SOURCE DATA:
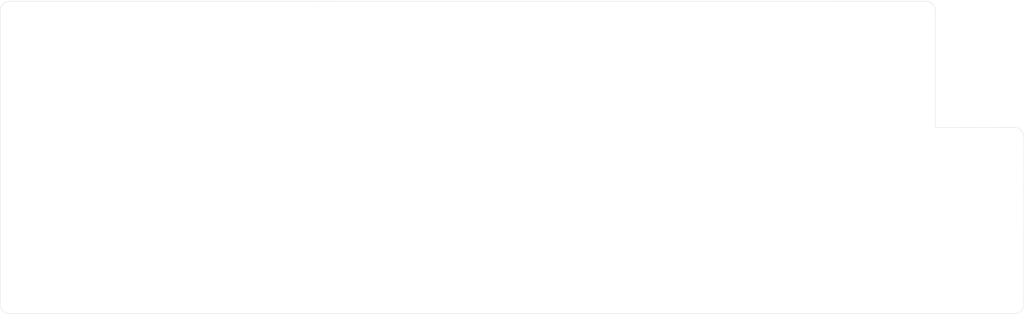
<source format=kicad_pcb>
(kicad_pcb (version 20171130) (host pcbnew "(5.1.12)-1")

  (general
    (thickness 1.6)
    (drawings 11)
    (tracks 0)
    (zones 0)
    (modules 12)
    (nets 1)
  )

  (page A3)
  (layers
    (0 F.Cu signal)
    (31 B.Cu signal)
    (32 B.Adhes user)
    (33 F.Adhes user)
    (34 B.Paste user)
    (35 F.Paste user)
    (36 B.SilkS user)
    (37 F.SilkS user)
    (38 B.Mask user)
    (39 F.Mask user)
    (40 Dwgs.User user)
    (41 Cmts.User user)
    (42 Eco1.User user)
    (43 Eco2.User user)
    (44 Edge.Cuts user)
    (45 Margin user)
    (46 B.CrtYd user)
    (47 F.CrtYd user)
    (48 B.Fab user)
    (49 F.Fab user)
  )

  (setup
    (last_trace_width 0.25)
    (user_trace_width 0.5)
    (user_trace_width 0.5)
    (trace_clearance 0.2)
    (zone_clearance 0.508)
    (zone_45_only no)
    (trace_min 0.2)
    (via_size 0.8)
    (via_drill 0.4)
    (via_min_size 0.4)
    (via_min_drill 0.3)
    (uvia_size 0.3)
    (uvia_drill 0.1)
    (uvias_allowed no)
    (uvia_min_size 0.2)
    (uvia_min_drill 0.1)
    (edge_width 0.1)
    (segment_width 0.2)
    (pcb_text_width 0.3)
    (pcb_text_size 1.5 1.5)
    (mod_edge_width 0.15)
    (mod_text_size 1 1)
    (mod_text_width 0.15)
    (pad_size 2.2 2.2)
    (pad_drill 2.2)
    (pad_to_mask_clearance 0)
    (aux_axis_origin 0 0)
    (visible_elements 7FFFFFFF)
    (pcbplotparams
      (layerselection 0x01000_7ffffffe)
      (usegerberextensions true)
      (usegerberattributes false)
      (usegerberadvancedattributes false)
      (creategerberjobfile false)
      (excludeedgelayer true)
      (linewidth 0.100000)
      (plotframeref false)
      (viasonmask false)
      (mode 1)
      (useauxorigin false)
      (hpglpennumber 1)
      (hpglpenspeed 20)
      (hpglpendiameter 15.000000)
      (psnegative false)
      (psa4output false)
      (plotreference true)
      (plotvalue true)
      (plotinvisibletext false)
      (padsonsilk false)
      (subtractmaskfromsilk false)
      (outputformat 4)
      (mirror false)
      (drillshape 0)
      (scaleselection 1)
      (outputdirectory "C:/Users/サリチル酸/Desktop/"))
  )

  (net 0 "")

  (net_class Default "これはデフォルトのネット クラスです。"
    (clearance 0.2)
    (trace_width 0.25)
    (via_dia 0.8)
    (via_drill 0.4)
    (uvia_dia 0.3)
    (uvia_drill 0.1)
  )

  (module kbd_Hole:m2_Screw_Hole_EdgeCuts (layer F.Cu) (tedit 5DA73E67) (tstamp 6512A938)
    (at 109.58 57.66)
    (descr "Mounting Hole 2.2mm, no annular, M2")
    (tags "mounting hole 2.2mm no annular m2")
    (path /629102F3)
    (attr virtual)
    (fp_text reference J12 (at 0 -3.2) (layer F.Fab) hide
      (effects (font (size 1 1) (thickness 0.15)))
    )
    (fp_text value Conn_01x01 (at 0 3.2) (layer F.Fab) hide
      (effects (font (size 1 1) (thickness 0.15)))
    )
    (fp_circle (center 0 0) (end 1.1 0) (layer Edge.Cuts) (width 0.01))
    (fp_text user %R (at 0.3 0) (layer F.Fab) hide
      (effects (font (size 1 1) (thickness 0.15)))
    )
  )

  (module kbd_Hole:m2_Screw_Hole_EdgeCuts (layer F.Cu) (tedit 5DA73E67) (tstamp 6512A99F)
    (at 204.76 57.64)
    (descr "Mounting Hole 2.2mm, no annular, M2")
    (tags "mounting hole 2.2mm no annular m2")
    (path /629102F3)
    (attr virtual)
    (fp_text reference J13 (at 0 -3.2) (layer F.Fab) hide
      (effects (font (size 1 1) (thickness 0.15)))
    )
    (fp_text value Conn_01x01 (at 0 3.2) (layer F.Fab) hide
      (effects (font (size 1 1) (thickness 0.15)))
    )
    (fp_circle (center 0 0) (end 1.1 0) (layer Edge.Cuts) (width 0.01))
    (fp_text user %R (at 0.3 0) (layer F.Fab) hide
      (effects (font (size 1 1) (thickness 0.15)))
    )
  )

  (module kbd_Hole:m2_Screw_Hole_EdgeCuts (layer F.Cu) (tedit 5DA73E67) (tstamp 6514BA2B)
    (at 304.8 20.91)
    (descr "Mounting Hole 2.2mm, no annular, M2")
    (tags "mounting hole 2.2mm no annular m2")
    (path /629E7105)
    (attr virtual)
    (fp_text reference J9 (at 0 -3.2) (layer F.Fab)
      (effects (font (size 1 1) (thickness 0.15)))
    )
    (fp_text value Conn_01x01 (at 0 3.2) (layer F.Fab)
      (effects (font (size 1 1) (thickness 0.15)))
    )
    (fp_circle (center 0 0) (end 1.1 0) (layer Edge.Cuts) (width 0.01))
    (fp_text user %R (at 0.3 0) (layer F.Fab)
      (effects (font (size 1 1) (thickness 0.15)))
    )
  )

  (module kbd_Hole:m2_Screw_Hole_EdgeCuts (layer F.Cu) (tedit 5DA73E67) (tstamp 6512A8B3)
    (at 208.45 111.91875)
    (descr "Mounting Hole 2.2mm, no annular, M2")
    (tags "mounting hole 2.2mm no annular m2")
    (path /629102F3)
    (attr virtual)
    (fp_text reference J6 (at 0 -3.2) (layer F.Fab) hide
      (effects (font (size 1 1) (thickness 0.15)))
    )
    (fp_text value Conn_01x01 (at 0 3.2) (layer F.Fab) hide
      (effects (font (size 1 1) (thickness 0.15)))
    )
    (fp_circle (center 0 0) (end 1.1 0) (layer Edge.Cuts) (width 0.01))
    (fp_text user %R (at 0.3 0) (layer F.Fab) hide
      (effects (font (size 1 1) (thickness 0.15)))
    )
  )

  (module kbd_Hole:m2_Screw_Hole_EdgeCuts (layer F.Cu) (tedit 5DA73E67) (tstamp 6512A8B3)
    (at 106.05625 111.91875)
    (descr "Mounting Hole 2.2mm, no annular, M2")
    (tags "mounting hole 2.2mm no annular m2")
    (path /629102F3)
    (attr virtual)
    (fp_text reference J5 (at 0 -3.2) (layer F.Fab) hide
      (effects (font (size 1 1) (thickness 0.15)))
    )
    (fp_text value Conn_01x01 (at 0 3.2) (layer F.Fab) hide
      (effects (font (size 1 1) (thickness 0.15)))
    )
    (fp_circle (center 0 0) (end 1.1 0) (layer Edge.Cuts) (width 0.01))
    (fp_text user %R (at 0.3 0) (layer F.Fab) hide
      (effects (font (size 1 1) (thickness 0.15)))
    )
  )

  (module kbd_Hole:m2_Screw_Hole_EdgeCuts (layer F.Cu) (tedit 5DA73E67) (tstamp 60A2FDA6)
    (at 228.59 19.92)
    (descr "Mounting Hole 2.2mm, no annular, M2")
    (tags "mounting hole 2.2mm no annular m2")
    (path /629102E9)
    (attr virtual)
    (fp_text reference J10 (at 0 -3.2) (layer F.Fab) hide
      (effects (font (size 1 1) (thickness 0.15)))
    )
    (fp_text value Conn_01x01 (at 0 3.2) (layer F.Fab) hide
      (effects (font (size 1 1) (thickness 0.15)))
    )
    (fp_circle (center 0 0) (end 1.1 0) (layer Edge.Cuts) (width 0.01))
    (fp_text user %R (at 0.3 0) (layer F.Fab) hide
      (effects (font (size 1 1) (thickness 0.15)))
    )
  )

  (module kbd_Hole:m2_Screw_Hole_EdgeCuts (layer F.Cu) (tedit 5DA73E67) (tstamp 60A2FDA0)
    (at 114.29 19.78)
    (descr "Mounting Hole 2.2mm, no annular, M2")
    (tags "mounting hole 2.2mm no annular m2")
    (path /64540392)
    (attr virtual)
    (fp_text reference J11 (at 0 -3.2) (layer F.Fab) hide
      (effects (font (size 1 1) (thickness 0.15)))
    )
    (fp_text value Conn_01x01 (at 0 3.2) (layer F.Fab) hide
      (effects (font (size 1 1) (thickness 0.15)))
    )
    (fp_circle (center 0 0) (end 1.1 0) (layer Edge.Cuts) (width 0.01))
    (fp_text user %R (at 0.3 0) (layer F.Fab) hide
      (effects (font (size 1 1) (thickness 0.15)))
    )
  )

  (module kbd_Hole:m2_Screw_Hole_EdgeCuts (layer F.Cu) (tedit 5DA73E67) (tstamp 60A2FD88)
    (at 334.34 112.81)
    (descr "Mounting Hole 2.2mm, no annular, M2")
    (tags "mounting hole 2.2mm no annular m2")
    (path /5CC9EE92)
    (attr virtual)
    (fp_text reference J7 (at 0 -3.2) (layer F.Fab) hide
      (effects (font (size 1 1) (thickness 0.15)))
    )
    (fp_text value Conn_01x01 (at 0 3.2) (layer F.Fab) hide
      (effects (font (size 1 1) (thickness 0.15)))
    )
    (fp_circle (center 0 0) (end 1.1 0) (layer Edge.Cuts) (width 0.01))
    (fp_text user %R (at 0.3 0) (layer F.Fab) hide
      (effects (font (size 1 1) (thickness 0.15)))
    )
  )

  (module kbd_Hole:m2_Screw_Hole_EdgeCuts (layer F.Cu) (tedit 5DA73E67) (tstamp 60A2FD82)
    (at 334.66 67.21)
    (descr "Mounting Hole 2.2mm, no annular, M2")
    (tags "mounting hole 2.2mm no annular m2")
    (path /5CC48CEB)
    (attr virtual)
    (fp_text reference J8 (at 0 -3.2) (layer F.Fab) hide
      (effects (font (size 1 1) (thickness 0.15)))
    )
    (fp_text value Conn_01x01 (at 0 3.2) (layer F.Fab) hide
      (effects (font (size 1 1) (thickness 0.15)))
    )
    (fp_circle (center 0 0) (end 1.1 0) (layer Edge.Cuts) (width 0.01))
    (fp_text user %R (at 0.3 0) (layer F.Fab) hide
      (effects (font (size 1 1) (thickness 0.15)))
    )
  )

  (module kbd_Hole:m2_Screw_Hole_EdgeCuts (layer F.Cu) (tedit 5DA73E67) (tstamp 60A2FD76)
    (at 17.56 112.6)
    (descr "Mounting Hole 2.2mm, no annular, M2")
    (tags "mounting hole 2.2mm no annular m2")
    (path /629102F3)
    (attr virtual)
    (fp_text reference J4 (at 0 -3.2) (layer F.Fab) hide
      (effects (font (size 1 1) (thickness 0.15)))
    )
    (fp_text value Conn_01x01 (at 0 3.2) (layer F.Fab) hide
      (effects (font (size 1 1) (thickness 0.15)))
    )
    (fp_circle (center 0 0) (end 1.1 0) (layer Edge.Cuts) (width 0.01))
    (fp_text user %R (at 0.3 0) (layer F.Fab) hide
      (effects (font (size 1 1) (thickness 0.15)))
    )
  )

  (module kbd_Hole:m2_Screw_Hole_EdgeCuts (layer F.Cu) (tedit 5DA73E67) (tstamp 60A2FD70)
    (at 18.07 67.77)
    (descr "Mounting Hole 2.2mm, no annular, M2")
    (tags "mounting hole 2.2mm no annular m2")
    (path /6454039C)
    (attr virtual)
    (fp_text reference J3 (at 0 -3.2) (layer F.Fab) hide
      (effects (font (size 1 1) (thickness 0.15)))
    )
    (fp_text value Conn_01x01 (at 0 3.2) (layer F.Fab) hide
      (effects (font (size 1 1) (thickness 0.15)))
    )
    (fp_circle (center 0 0) (end 1.1 0) (layer Edge.Cuts) (width 0.01))
    (fp_text user %R (at 0.3 0) (layer F.Fab) hide
      (effects (font (size 1 1) (thickness 0.15)))
    )
  )

  (module kbd_Hole:m2_Screw_Hole_EdgeCuts (layer F.Cu) (tedit 5DA73E67) (tstamp 60A2FD6A)
    (at 17.61 20.69)
    (descr "Mounting Hole 2.2mm, no annular, M2")
    (tags "mounting hole 2.2mm no annular m2")
    (path /64540388)
    (attr virtual)
    (fp_text reference J2 (at 0 -3.2) (layer F.Fab) hide
      (effects (font (size 1 1) (thickness 0.15)))
    )
    (fp_text value Conn_01x01 (at 0 3.2) (layer F.Fab) hide
      (effects (font (size 1 1) (thickness 0.15)))
    )
    (fp_circle (center 0 0) (end 1.1 0) (layer Edge.Cuts) (width 0.01))
    (fp_text user %R (at 0.3 0) (layer F.Fab) hide
      (effects (font (size 1 1) (thickness 0.15)))
    )
  )

  (gr_arc (start 334.49 60.17) (end 337.49 60.17) (angle -90) (layer Edge.Cuts) (width 0.1) (tstamp 651663F6))
  (gr_line (start 309.5625 57.15) (end 334.49 57.17) (layer Edge.Cuts) (width 0.1))
  (gr_line (start 309.56 20.26) (end 309.5625 57.15) (layer Edge.Cuts) (width 0.1))
  (gr_arc (start 306.56 20.26) (end 309.56 20.26) (angle -90) (layer Edge.Cuts) (width 0.1) (tstamp 651663F6))
  (gr_arc (start 17.275 113.05) (end 14.275 113.05) (angle -90) (layer Edge.Cuts) (width 0.1) (tstamp 60576F55))
  (gr_arc (start 17.275 20.25) (end 17.275 17.25) (angle -90) (layer Edge.Cuts) (width 0.1) (tstamp 60576F20))
  (gr_arc (start 334.483441 113.049685) (end 334.483441 116.049685) (angle -90) (layer Edge.Cuts) (width 0.1))
  (gr_line (start 337.483441 113.049685) (end 337.49 60.17) (layer Edge.Cuts) (width 0.1))
  (gr_line (start 17.275 116.05) (end 334.483441 116.049685) (layer Edge.Cuts) (width 0.1))
  (gr_line (start 14.275 20.25) (end 14.275 113.05) (layer Edge.Cuts) (width 0.1))
  (gr_line (start 306.56 17.26) (end 17.275 17.25) (layer Edge.Cuts) (width 0.1))

)

</source>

ABOUT THIS EXERCISE:
In the copy, include each line from the start of the material through the line with "(35 F.Paste user)", word for word, but none of the pictures.

ANSWER AREA:
<source format=kicad_pcb>
(kicad_pcb (version 20171130) (host pcbnew "(5.1.12)-1")

  (general
    (thickness 1.6)
    (drawings 11)
    (tracks 0)
    (zones 0)
    (modules 12)
    (nets 1)
  )

  (page A3)
  (layers
    (0 F.Cu signal)
    (31 B.Cu signal)
    (32 B.Adhes user)
    (33 F.Adhes user)
    (34 B.Paste user)
    (35 F.Paste user)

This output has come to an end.